Nach dem Brand des Dorfes ging die Zerstörung von Lidice mit schweren Bombardierungen bis zum
Nachmittag des 1. Juli 1942 weiter. Ein Haus nach dem anderen und ein Gehöft nach dem anderen
verwandelten sich unter ohrenbetäubenden Explosionen, die weithin zu hören waren, nach und nach in Trümmerhaufen. Neben dem Reichsarbeitsdienst (RAD) und der Waffen-SS beteiligte sich an diesen Arbeiten auch eine Einheit der Wehrmacht – Pionierkompanie „Morigl“ des Reserve-Pionierbataillons 14 aus Weißenfels.
Ihr wird die größte Anzahl zerstörter Gebäude
zugeschrieben: neunundachtzig (RAD einunddreißig, Waffen-SS dreizehn). Das größte Arbeitsaufwand war die Einebnung des Dorfes. Der Reichsarbeitsdienst (RAD), dessen Truppen bereits am 11. Juni 1942 in Lidice eintrafen, leistete dabei den größten Beitrag.
Im ersten Bericht des Leiters des RAD, Alexander
Commichau, welcher sich dem Fortgang der Arbeiten bis zum 3. Juli 1942 widmet, an K. H. Frank gesendet, wird angegeben, dass in dieser Zeit täglich etwa hundert Mitglieder der RAD an der Liquidierung des Dorfes arbeiteten. Sie leisteten insgesamt 20.000 Arbeitsstunden und entdeckten unter anderem Bargeld in Höhe von 14.000 Mark in den Ruinen zerstörter Gebäude.

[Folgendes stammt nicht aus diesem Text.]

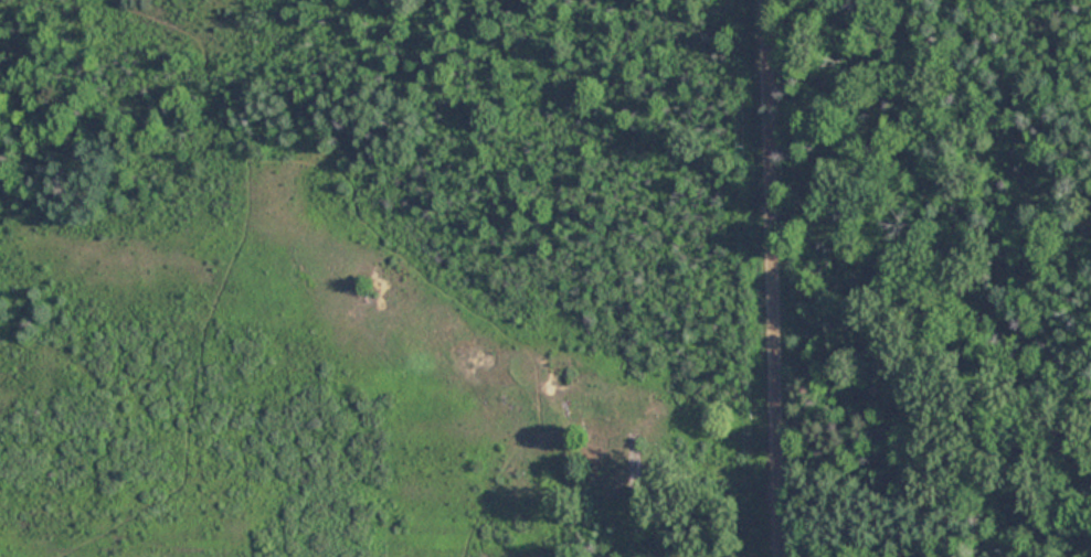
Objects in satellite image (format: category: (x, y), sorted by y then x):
park: (929, 276)
road: (775, 278)

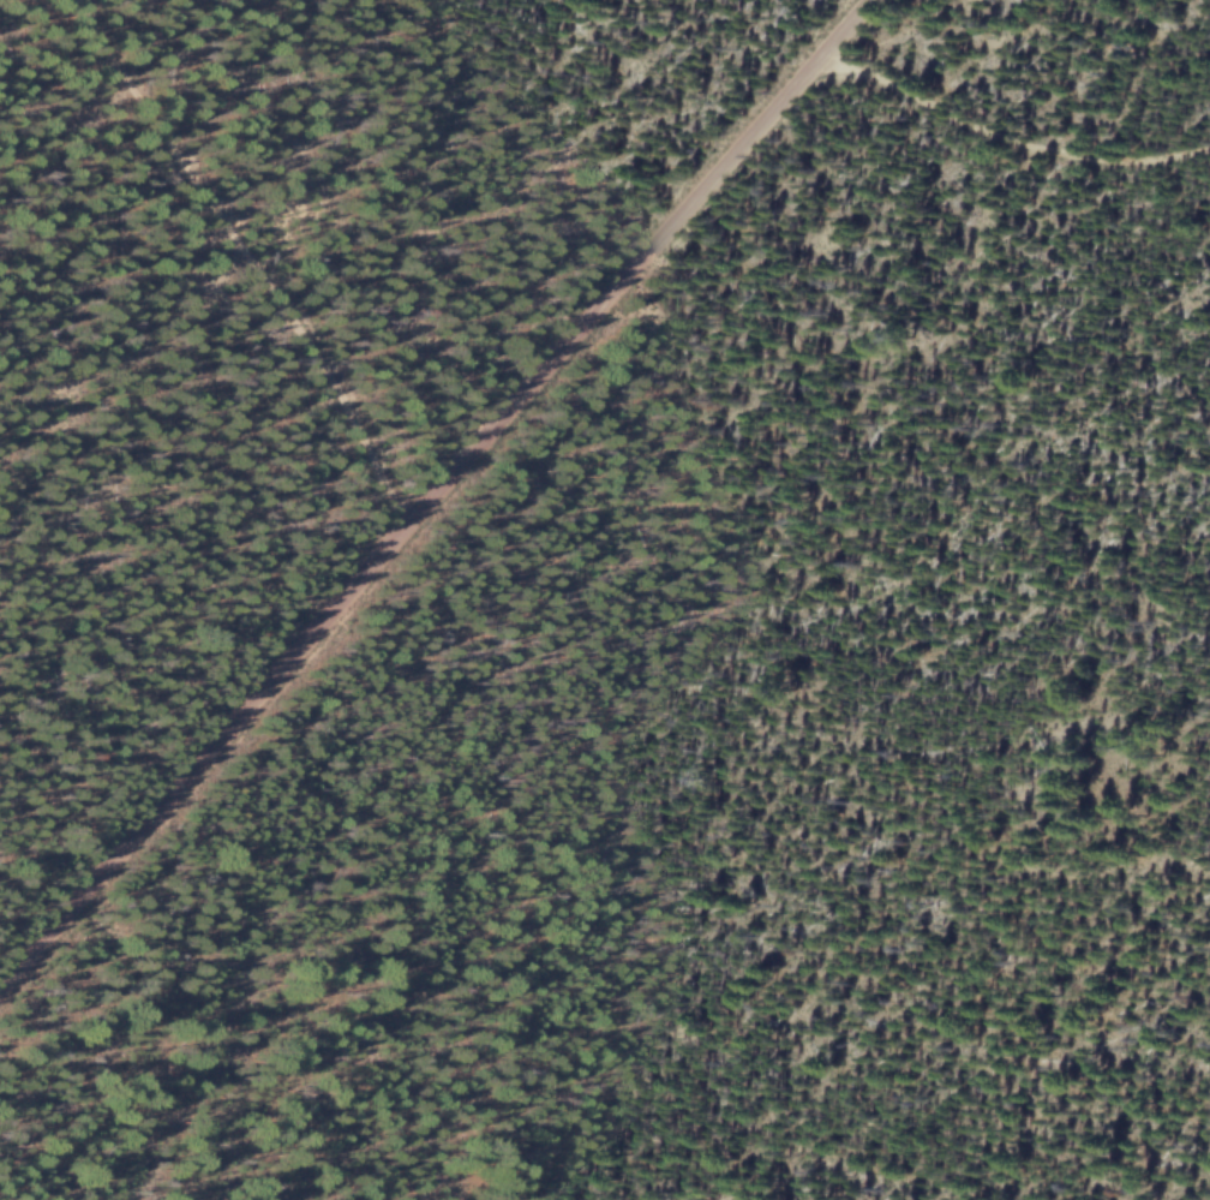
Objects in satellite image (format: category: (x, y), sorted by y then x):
road: (1011, 137)
road: (247, 258)
road: (433, 492)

Nach dem Brand des Dorfes wurde die Zerstörung von Lidice mit schweren Bomben fortgesetzt, bis sich die Nazis in Lidice nach der Vernichtung der Lebenden und der Zerstörung ihrer Häuser auf die Toten konzentrierten. Selbst die Erhabenheit des Todes und der allgemeine menschliche Respekt vor den Toten hielten sie nicht davon ab. Sie zerstörten barbarisch den Lidice- Friedhof. Nach und nach plünderten sie sechzig Gräber, einhundertvierzig große Familiengräber und zweihundert Einzelgräber. All dies sollte eine „erzieherische Wirkung“ auf die RAD-Mitglieder haben.

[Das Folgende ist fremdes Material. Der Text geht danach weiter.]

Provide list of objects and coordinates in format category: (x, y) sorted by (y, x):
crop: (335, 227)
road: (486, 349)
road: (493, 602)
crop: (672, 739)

Die Tragödie von Lidice nahm am 16. Juni 1942 ihre traurige Fortsetzung, als weitere 26 Einwohner am Abend auf dem Prager Schießplatz Kobylisy hingerichtet wurden. Fünfzehn Mitglieder der Familien Horák und Stříbrny (Brüder Bohumil, Josef, Stanislav und Štěpán Horák mit ihren Frauen und Kindern, die Witwe von František Horák mit ihrem Sohn Václav, der Schwiegersohn von Bohumil Horák – Václav Kohlíček und Maria Stříbrna mit ihr Sohn František) wurden bereits am 4. Juni 1942 in Lidice verhaftet, gemeinsam mit sieben Arbeitenr (František Černý, Karel Hroník, Josef Kácel, Václav Kadlec, Václav Kopáček, Jaroslav Müller und Josef Petrák), die am schicksalhaften 10. Juni 1942 in der Nachtschicht waren. Zusammen mit ihnen stand František Pitín vor dem Erschießungskommando, dem ursprünglich die Flucht gelungen war, der aber aufgrund eines Hinweises des Waldarbeiters Josef Černý von der Gestapo gefangen genommen wurde, sowie Bohumil Pospíšil, der sogar mit einem Gipsverband am Bein aus dem Krankenhaus in Kladno hierher gebracht wurde, und zwei erst fünfzehnjährige Jungen, Josef Doležal und Josef Nerad.